In 1928, the St Benedict's Priory was raised to the rank of an Abbey, and the house was renamed St Mary's Abbey. A daughter house, the Priory of St Scholastica, at Atherstone in Warwickshire, continued as a separate community until 1967 when the nuns returned to Colwich. The estate at Atherstone was sold in 1967, and the priory building demolished in 1968.

===Closure===
In May 2020, due to falling numbers in the community, the Holy See approved the affiliation of St Mary’s Abbey, Colwich, with Stanbrook Abbey. The community had declined in numbers to five, and two of these were infirm. The nuns decided to close down the monastery and disperse, this taking place on 31 October as announced on the monastery website. The two infirm nuns were remaining in care at Oulton Abbey, two were transferring to Stanbrook Abbey and the abbess was remaining on site for a year. The last abbess was Dame Davina Sharp.

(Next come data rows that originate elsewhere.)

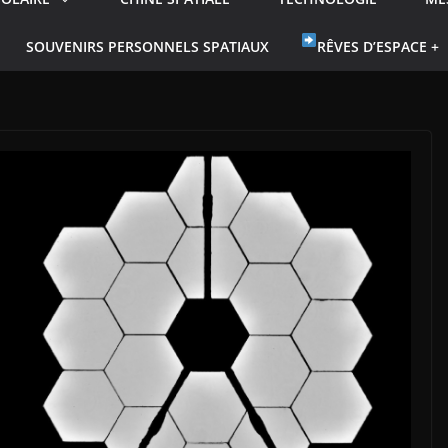
SOUVENIRS PERSONNELS SPATIAUX
RÊVES D’ESPACE +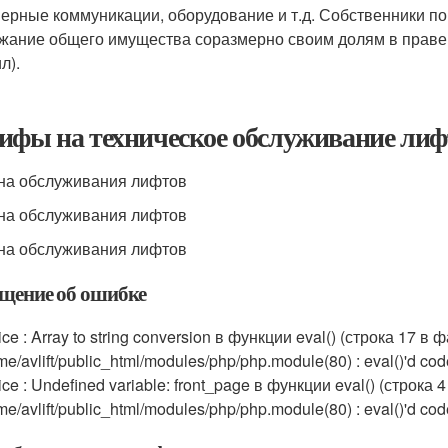
ерные коммуникации, оборудование и т.д. Собственники п
жание общего имущества соразмерно своим долям в праве 
л).
ифы на техническое обслуживание лифт
на обслуживания лифтов
на обслуживания лифтов
на обслуживания лифтов
щение об ошибке
ice : Array to string conversion в функции eval() (строка 17 в 
me/avlift/public_html/modules/php/php.module(80) : eval()'d code
ice : Undefined variable: front_page в функции eval() (строка 
me/avlift/public_html/modules/php/php.module(80) : eval()'d code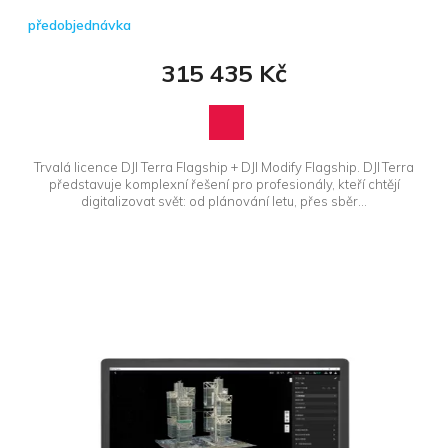
předobjednávka
315 435 Kč
Trvalá licence DJI Terra Flagship + DJI Modify Flagship. DJI Terra
představuje komplexní řešení pro profesionály, kteří chtějí
digitalizovat svět: od plánování letu, přes sběr...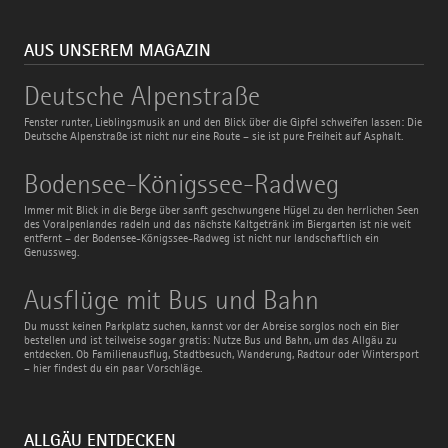
AUS UNSEREM MAGAZIN
Deutsche
Deutsche Alpenstraße
Alpenstraße
Fenster runter, Lieblingsmusik an und den Blick über die Gipfel schweifen lassen: Die
Deutsche Alpenstraße ist nicht nur eine Route – sie ist pure Freiheit auf Asphalt.
Bodensee-
Bodensee-Königssee-Radweg
Königssee-
Radweg
Immer mit Blick in die Berge über sanft geschwungene Hügel zu den herrlichen Seen
des Voralpenlandes radeln und das nächste Kaltgetränk im Biergarten ist nie weit
entfernt – der Bodensee-Königssee-Radweg ist nicht nur landschaftlich ein
Genussweg.
Ausflüge
Ausflüge mit Bus und Bahn
mit
Bus
Du musst keinen Parkplatz suchen, kannst vor der Abreise sorglos noch ein Bier
und
bestellen und ist teilweise sogar gratis: Nutze Bus und Bahn, um das Allgäu zu
Bahn
entdecken. Ob Familienausflug, Stadtbesuch, Wanderung, Radtour oder Wintersport
– hier findest du ein paar Vorschläge.
ALLGÄU ENTDECKEN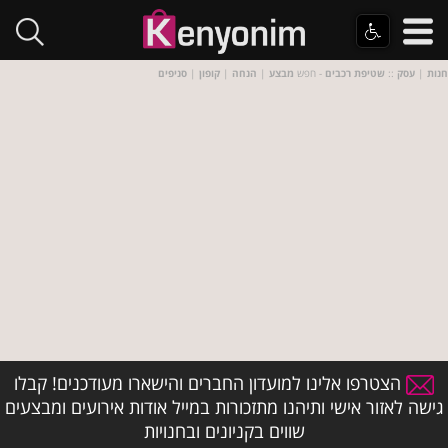
חנות
|
עסק
::
שטיפת רכבים
- חפש
מבצע
|
הנחה
|
קופון
|
סניפים
הצטרפו אלינו למועדון החברים והישארו מעודכנים! קבלו
גישה לאזור אישי ותיהנו מתזכורות במייל אודות אירועים ומבצעים
שווים בקניונים ובחנויות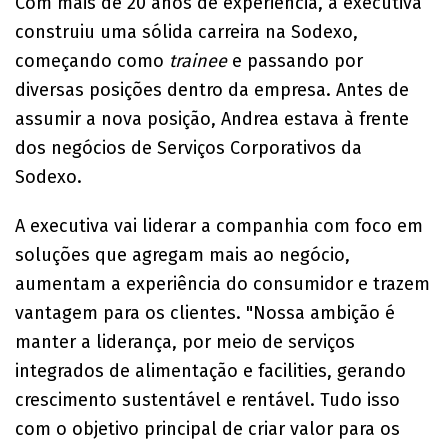
Com mais de 20 anos de experiência, a executiva
construiu uma sólida carreira na Sodexo,
começando como
trainee
e passando por
diversas posições dentro da empresa. Antes de
assumir a nova posição, Andrea estava à frente
dos negócios de Serviços Corporativos da
Sodexo.
A executiva vai liderar a companhia com foco em
soluções que agregam mais ao negócio,
aumentam a experiência do consumidor e trazem
vantagem para os clientes. "Nossa ambição é
manter a liderança, por meio de serviços
integrados de alimentação e facilities, gerando
crescimento sustentável e rentável. Tudo isso
com o objetivo principal de criar valor para os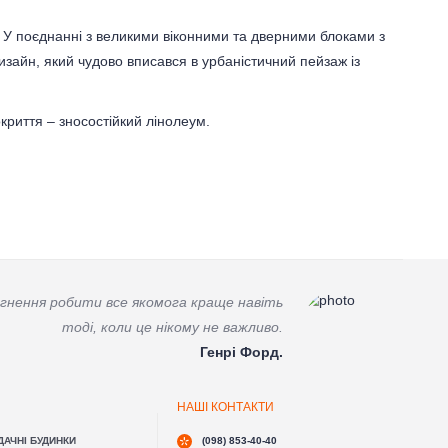
 У поєднанні з великими віконними та дверними блоками з
изайн, який чудово вписався в урбаністичний пейзаж із
криття – зносостійкий лінолеум.
гнення робити все якомога краще навіть
тоді, коли це нікому не важливо.
Генрі Форд.
НАШІ КОНТАКТИ
ДАЧНІ БУДИНКИ
(098) 853-40-40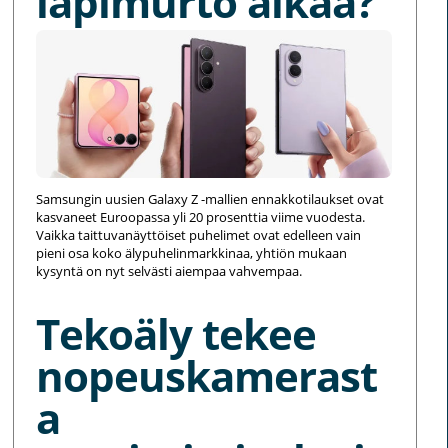
läpimurto alkaa?
Samsungin uusien Galaxy Z -mallien ennakkotilaukset ovat
kasvaneet Euroopassa yli 20 prosenttia viime vuodesta.
Vaikka taittuvanäyttöiset puhelimet ovat edelleen vain
pieni osa koko älypuhelinmarkkinaa, yhtiön mukaan
kysyntä on nyt selvästi aiempaa vahvempaa.
Tekoäly tekee
nopeuskamerast
a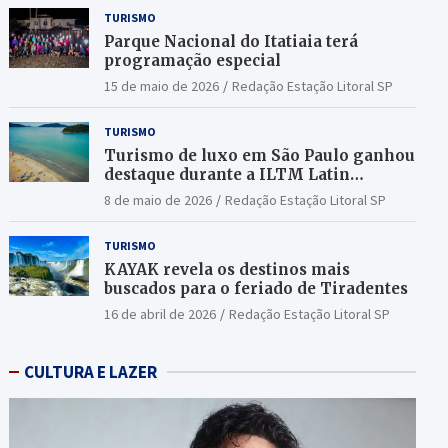
TURISMO
Parque Nacional do Itatiaia terá
programação especial
15 de maio de 2026
Redação Estação Litoral SP
TURISMO
Turismo de luxo em São Paulo ganhou
destaque durante a ILTM Latin
America 2026
8 de maio de 2026
Redação Estação Litoral SP
TURISMO
KAYAK revela os destinos mais
buscados para o feriado de Tiradentes
16 de abril de 2026
Redação Estação Litoral SP
CULTURA E LAZER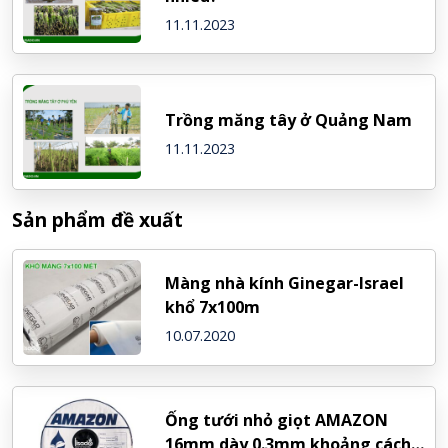
11.11.2023
Trồng măng tây ở Quảng Nam
11.11.2023
Sản phẩm đề xuất
Màng nhà kính Ginegar-Israel
khổ 7x100m
10.07.2020
Ống tưới nhỏ giọt AMAZON
16mm dày 0.3mm khoảng cách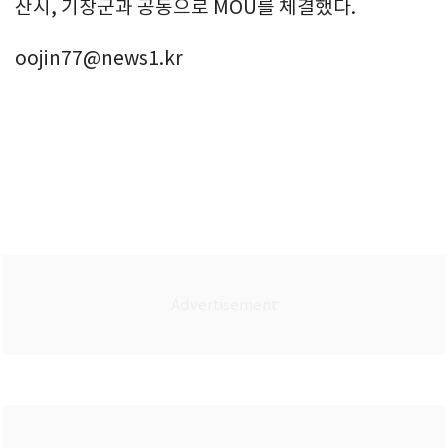
산시, 기장군과 공동으로 MOU를 체결했다.
oojin77@news1.kr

The property was put up for sale and some of its furnishings sent to auction.

==Buildings==
The abbey was first built around 1750 as a house, which was gradually enlarged. The abbey buildings are mainly in stone, with parts in brick and parts rendered, and with slate roofs. The main building is in Gothic Revival style, and on the front are two turrets with a gabled section between. At the rear are various buildings arranged around a courtyard, and the grounds are enclosed by tall brick walls. It is Grade II listed. The mortuary chapel in the grounds of the abbey is also Grade II.

==Re opening==
In June 2024 it was announced that the Benedictines of Mary, Queen of Apostles, from Missouri, were taking over St Mary's Abbey, Colwich, as their first European house.